Meantime, government riot police stood ready to open a mine in the Silesian town of Jastrzebie in order to permit safety crews to combat an underground fire and relieve accumulations of methane gas. After vowing to keep the troops from entering, several hundred militant strikers backed down.

In countries as diverse as Poland, Czechoslovakia and Hungary, the new young activists are markedly different from the generation that manned the rebellious barricades in Prague in 1968 -- and even from the veterans of Solidarity's struggle in 1980. "The young today diverge very strongly from my generation," says Jacek Szymanderski, 43, a Polish historian and formerly a leading figure in Solidarity. "They are more sophisticated politically but less experienced. Their demands are more ambitious, but they are also perhaps more cynical. Most especially, they are deeply aware of human rights." In addition, they are the first generation of protesters to come of age when a Soviet leader supports at least a limited degree of reform instead of schemes to crush it.

In Prague too last week, young people made up most of the 10,000 demonstrators who spontaneously joined a march to the city's Old Town Square on the 20th anniversary of the Soviet-led Warsaw Pact invasion that crushed Czechoslovakia's reformist Prague Spring. Chanting "We want freedom!" and "Russians, go home!," the crowd surged toward the ancient royal castle now housing the offices of the President, but were halted by the police. Later, hundreds of riot police, equipped with tear gas and aided by attack dogs, charged a hard core of demonstrators, beating some of them and bundling more than 70 into vans.

It was an extraordinary display of defiance for Czechoslovakia, where a cautious populace has not dared to mount a demonstration against the government of even one-tenth that size since staging enormous protests the year following the 1968 crackdown. The numbers and fearlessness of the young demonstrators surprised the Prague regime, which has relied on a combination of factors -- relative abundance of food, fear of losing a job, apathy -- to keep discontent in check.

In the past year, hundreds of thousands of youthful Czechs and Slovaks have signaled their discontent by openly supporting the Roman Catholic Church. In particular, they back Prague's outspoken Frantisek Cardinal Tomasek, 89, who attacks the regime for its antireligious harassment and urges the faithful to stand up for their rights, religious and secular.

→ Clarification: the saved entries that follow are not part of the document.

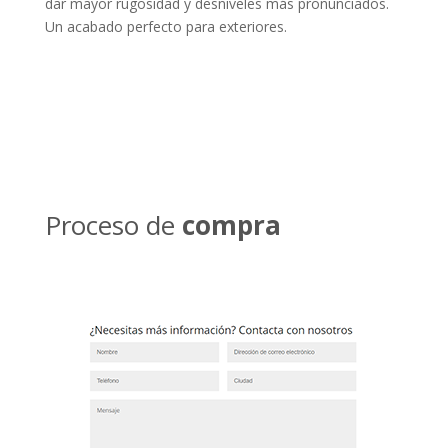
dar mayor rugosidad y desniveles más pronunciados.
Un acabado perfecto para exteriores.
Proceso de
compra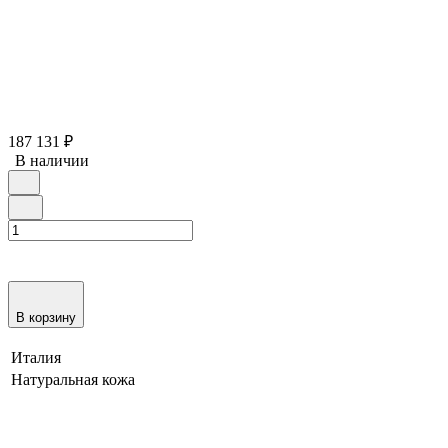
187 131
₽
В наличии
В корзину
Италия
Натуральная кожа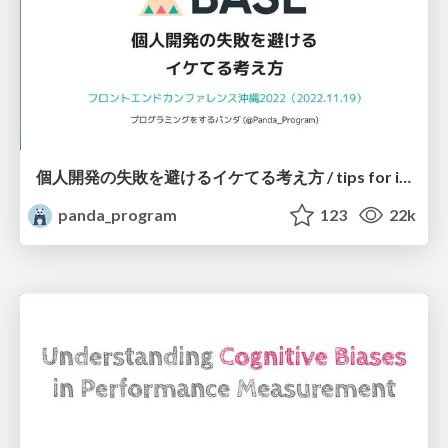
個人開発の失敗を避けるイケてる考え方 / tips for indie hackers
panda_program
123
22k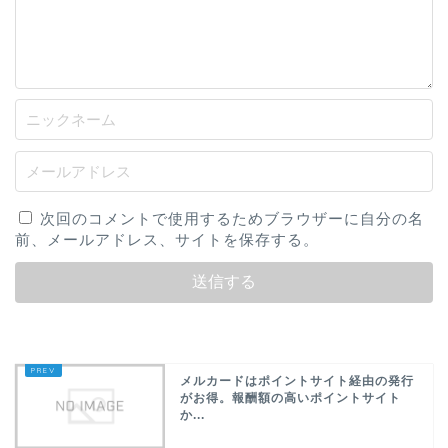
次回のコメントで使用するためブラウザーに自分の名
前、メールアドレス、サイトを保存する。
メルカードはポイントサイト経由の発行
がお得。報酬額の高いポイントサイト
か...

Even in Hungary, where Party Leader Karoly Grosz has endorsed the most aggressive economic and political reform policies in the Soviet bloc, discontent flared last week. In a protest apparently not coordinated with Poland's unrest, a total of 450 miners at two mines near Pecs launched the first strike to be officially acknowledged in Hungary in more than 30 years. The miners demanded pay hikes to compensate for new taxes, which absorb up to 60% of their salaries. The government swiftly ended the solitary strike by agreeing to roll back new income taxes on all bonuses.

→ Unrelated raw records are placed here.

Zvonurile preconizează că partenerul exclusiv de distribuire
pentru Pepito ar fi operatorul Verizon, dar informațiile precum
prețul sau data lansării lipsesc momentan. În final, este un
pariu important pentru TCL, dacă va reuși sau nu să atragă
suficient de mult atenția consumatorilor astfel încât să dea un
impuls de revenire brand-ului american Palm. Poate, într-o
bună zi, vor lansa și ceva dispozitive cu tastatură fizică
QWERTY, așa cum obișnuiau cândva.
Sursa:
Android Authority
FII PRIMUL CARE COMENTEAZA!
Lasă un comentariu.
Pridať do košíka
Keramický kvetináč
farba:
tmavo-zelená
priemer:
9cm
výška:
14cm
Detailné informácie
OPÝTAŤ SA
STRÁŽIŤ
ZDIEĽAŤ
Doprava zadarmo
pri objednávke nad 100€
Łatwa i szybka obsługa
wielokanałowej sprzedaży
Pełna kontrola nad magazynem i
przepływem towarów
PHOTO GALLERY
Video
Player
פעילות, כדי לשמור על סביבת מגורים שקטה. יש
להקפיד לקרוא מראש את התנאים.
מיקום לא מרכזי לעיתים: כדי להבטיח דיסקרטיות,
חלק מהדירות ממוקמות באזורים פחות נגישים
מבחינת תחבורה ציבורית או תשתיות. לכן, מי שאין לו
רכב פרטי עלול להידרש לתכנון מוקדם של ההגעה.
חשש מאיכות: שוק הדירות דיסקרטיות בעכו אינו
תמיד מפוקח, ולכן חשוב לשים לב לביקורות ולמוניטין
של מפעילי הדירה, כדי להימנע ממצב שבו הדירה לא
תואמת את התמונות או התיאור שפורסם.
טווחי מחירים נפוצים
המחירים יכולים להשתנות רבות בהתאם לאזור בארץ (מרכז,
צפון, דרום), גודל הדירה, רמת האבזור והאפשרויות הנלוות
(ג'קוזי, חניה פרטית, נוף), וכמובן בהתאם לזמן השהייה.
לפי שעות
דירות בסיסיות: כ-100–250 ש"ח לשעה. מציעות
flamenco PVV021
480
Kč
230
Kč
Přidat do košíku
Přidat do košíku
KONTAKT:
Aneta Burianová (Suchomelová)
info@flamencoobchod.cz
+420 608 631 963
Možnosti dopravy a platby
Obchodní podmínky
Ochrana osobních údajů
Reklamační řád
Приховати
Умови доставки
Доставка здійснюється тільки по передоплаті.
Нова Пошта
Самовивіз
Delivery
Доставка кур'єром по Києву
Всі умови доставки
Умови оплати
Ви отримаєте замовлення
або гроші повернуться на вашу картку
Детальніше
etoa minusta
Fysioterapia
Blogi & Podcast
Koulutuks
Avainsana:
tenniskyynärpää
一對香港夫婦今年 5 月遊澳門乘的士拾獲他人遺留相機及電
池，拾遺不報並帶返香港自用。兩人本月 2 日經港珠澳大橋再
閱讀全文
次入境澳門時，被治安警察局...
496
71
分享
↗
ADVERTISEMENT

In Moscow, meantime, the Soviet leadership was dramatically reminded last week of the discontent of the three Soviet Baltic republics, Lithuania, Latvia and Estonia, which were independent between the two world wars. In an unusual concession to local nationalist sentiments, officials permitted rallies marking the 49th anniversary of the signing of the Hitler-Stalin nonaggression pact, which contained a secret protocol that paved the way for the Soviet annexation of the Baltic states. Tens of thousands poured into cities along the Baltic coast to denounce the pact and thereby protest Soviet domination.

In the immediate future, though, the Poles' bitter despair and virulent anti-Communism -- as expressed in the national revulsion for the Jaruzelski regime -- pose a more serious threat to the stability of the Soviet bloc. Although the regime may succeed in suppressing the latest outbreak of strikes, it will be winning only a skirmish, not the war. Unless the authorities can manage to come to terms with their opponents, the next round of unrest, when it comes, is likely to be more serious, fueled again by a generation of angry young people who are more desperate and have less to lose than their parents did.